Church of Scotland Act 1824
- Parliament of the United Kingdom
- Long title: An Act to amend an Act for building additional Places of Worship in the Highlands and Islands of Scotland.
- Citation: 5 Geo. 4. c. 90
- Territorial extent: United Kingdom

Dates
- Royal assent: 21 June 1824
- Commencement: 21 June 1824
- Repealed: 18 July 1973
- Amends: Additional Places of Worship in the Highlands Act 1823
- Amended by: Statute Law Revision Act 1873; Statute Law Revision Act 1874; Statute Law Revision Act 1890; Church of Scotland (Property and Endowments) Act 1925;
- Repealed by: Statute Law (Repeals) Act 1973

Status: Repealed

Text of statute as originally enacted

= Church of Scotland Act 1824 =

Act of the Parliament of the United Kingdom

The Church of Scotland Act 1824 (5 Geo. 4. c. 90), sometimes referred to as the Church Building (Scotland) Act 1824, was an act of the Parliament of the United Kingdom.

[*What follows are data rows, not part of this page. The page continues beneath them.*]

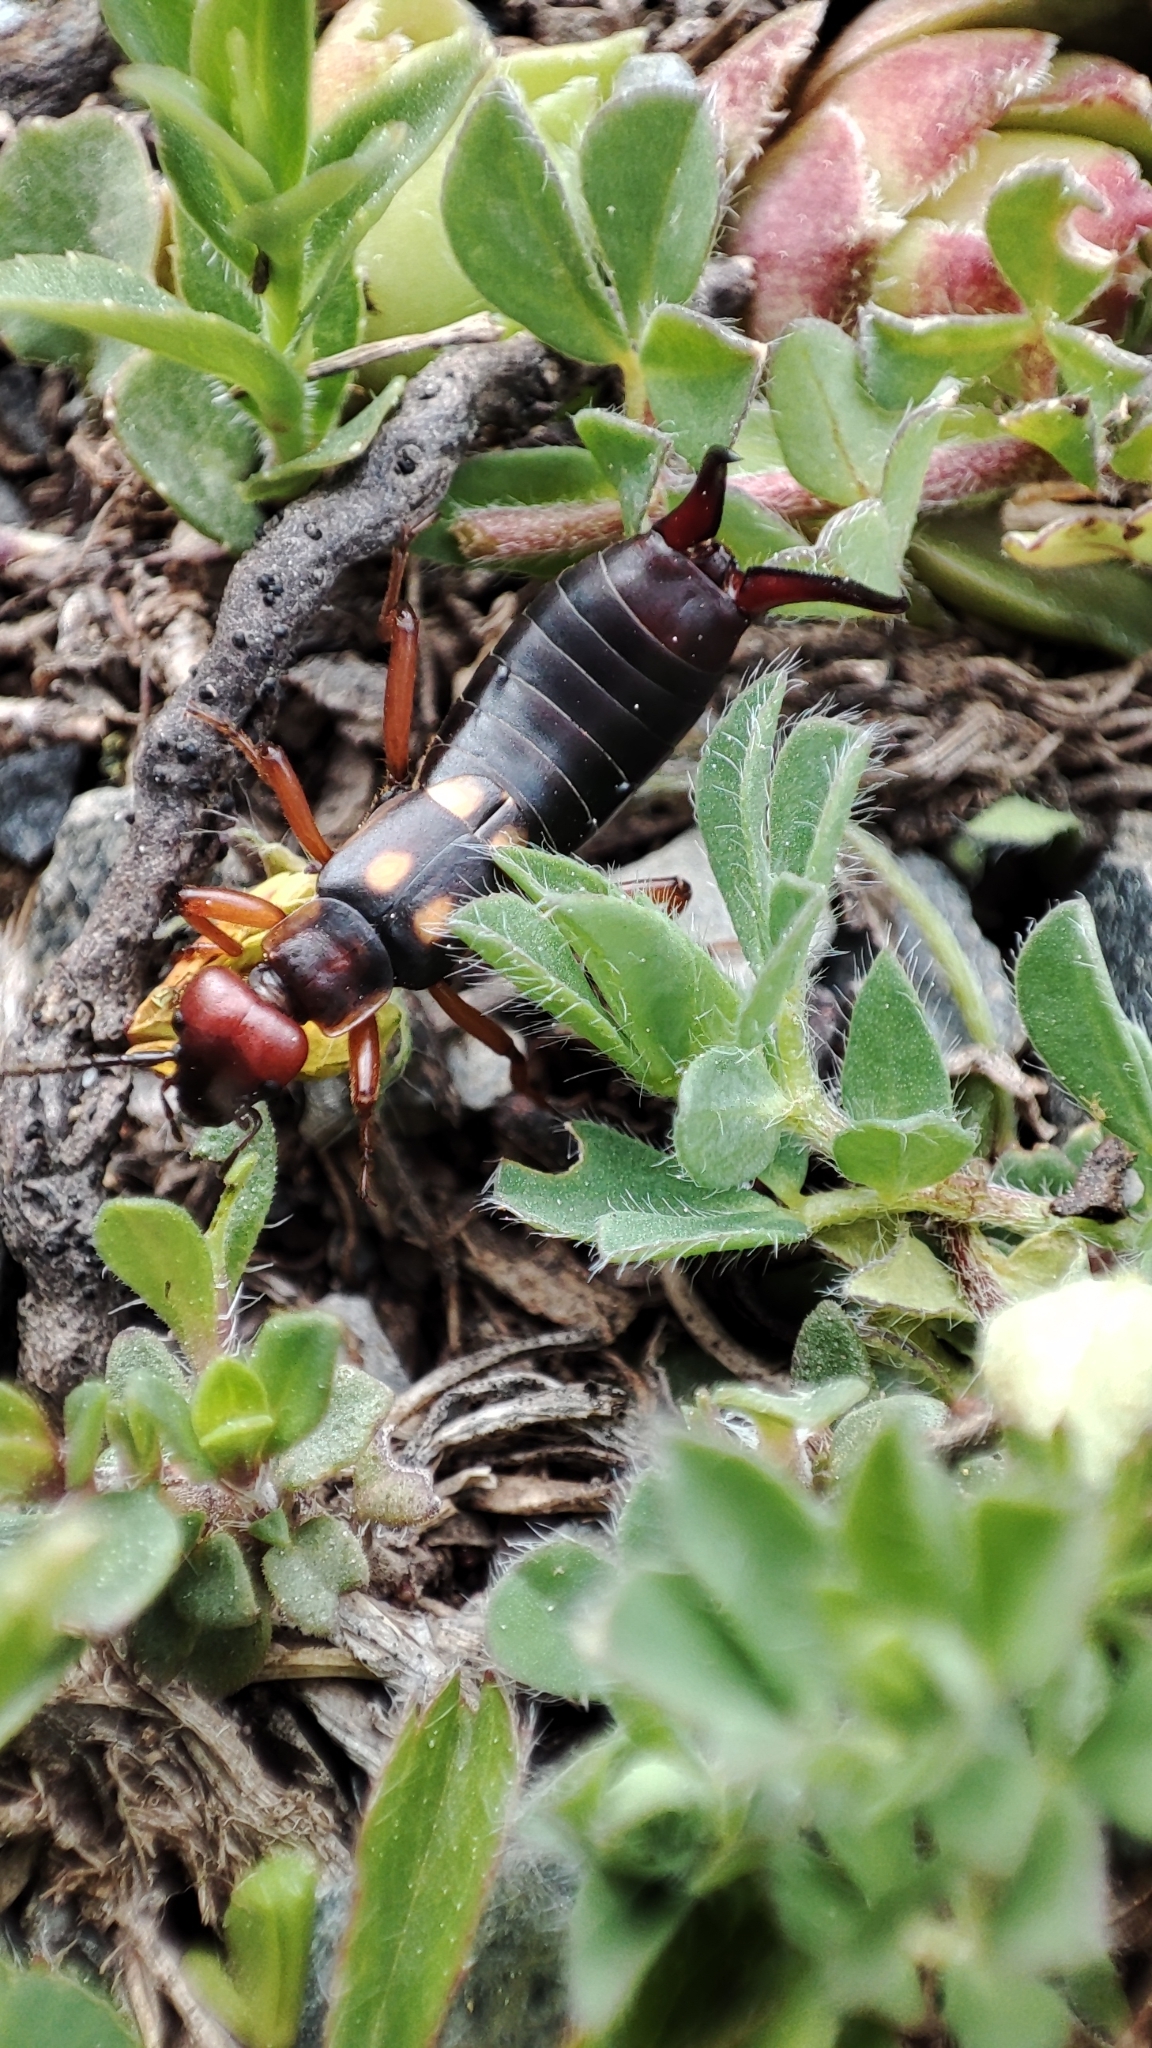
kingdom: Animalia
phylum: Arthropoda
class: Insecta
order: Dermaptera
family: Forficulidae
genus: Anechura
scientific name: Anechura bipunctata
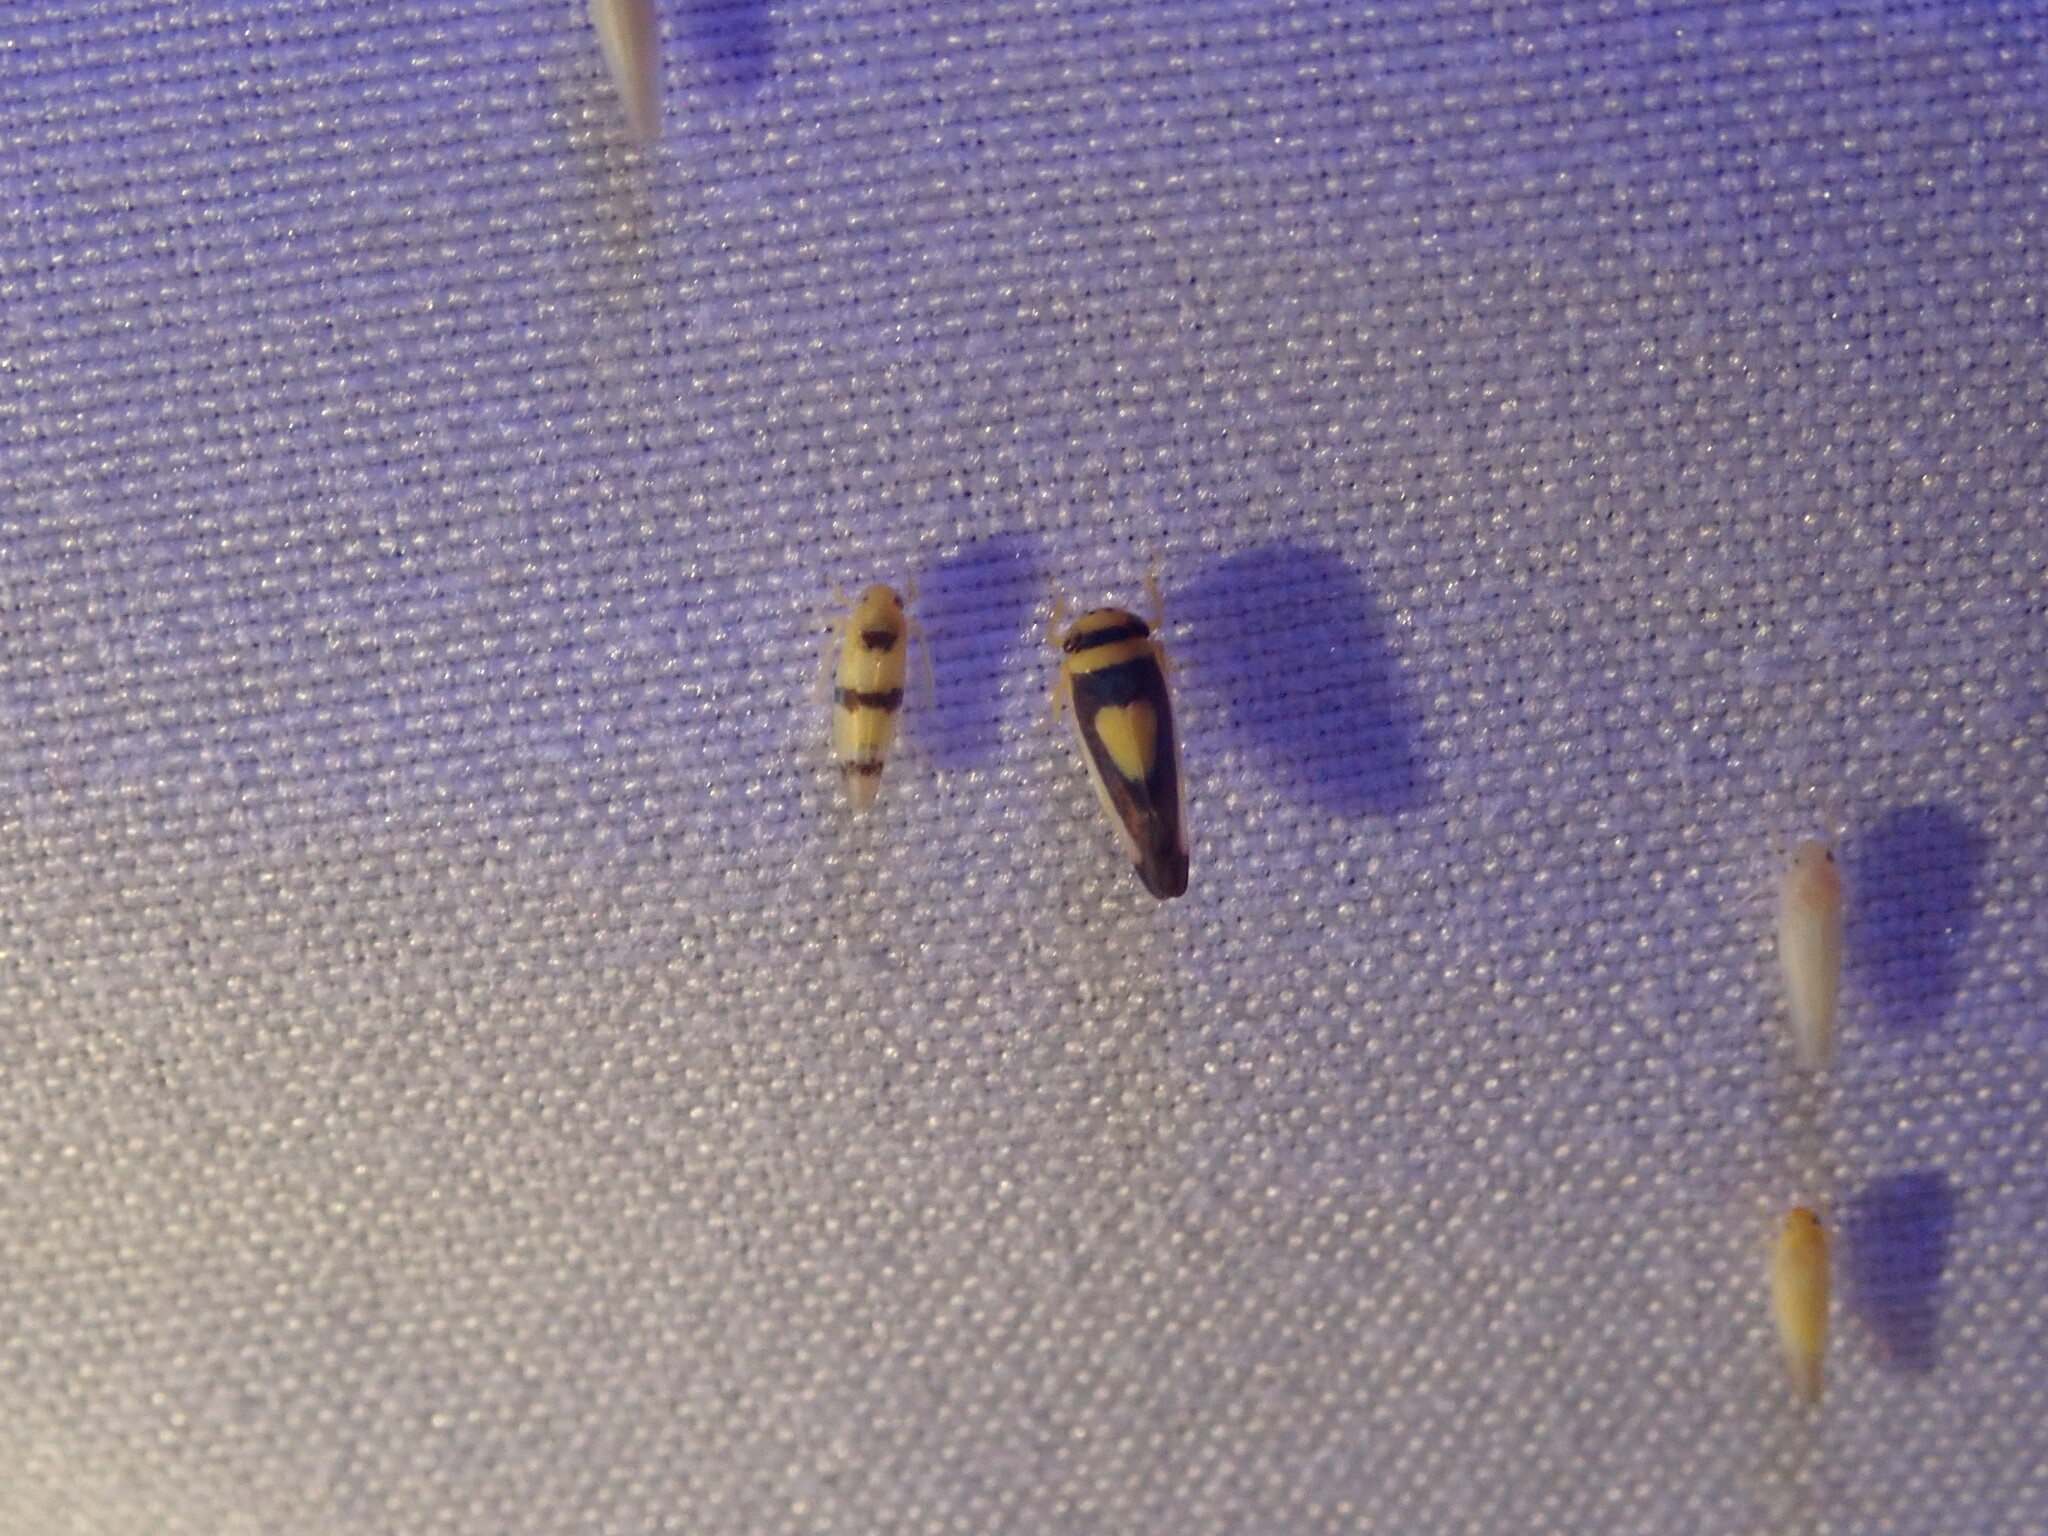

== Subsequent developments ==
The preamble to, and section 1 of, the act were repealed by section 1 of, and the schedule to, the Statute Law Revision Act 1890 (53 & 54 Vict. c. 33). The same act repealed the words "commissioners of His Majesty's" and "of the United Kingdom of Great Britain and Ireland" from section 2, "his heirs and successors" from section 14, and "the said commissioners of", wherever they occurred, and the words "or any three or more of them for the time being" from section 30.

Section 23 and 24 were repealed by the Church of Scotland (Property and Endowments) Act 1925 (15 & 16 Geo. 5. c. 33), in addition to mentions of the payment of stipend in sections 13 and 14.

The whole act was repealed by section 1(1) of, and part III of schedule 1 to, the Statute Law (Repeals) Act 1973, which came into force on 18 July 1973.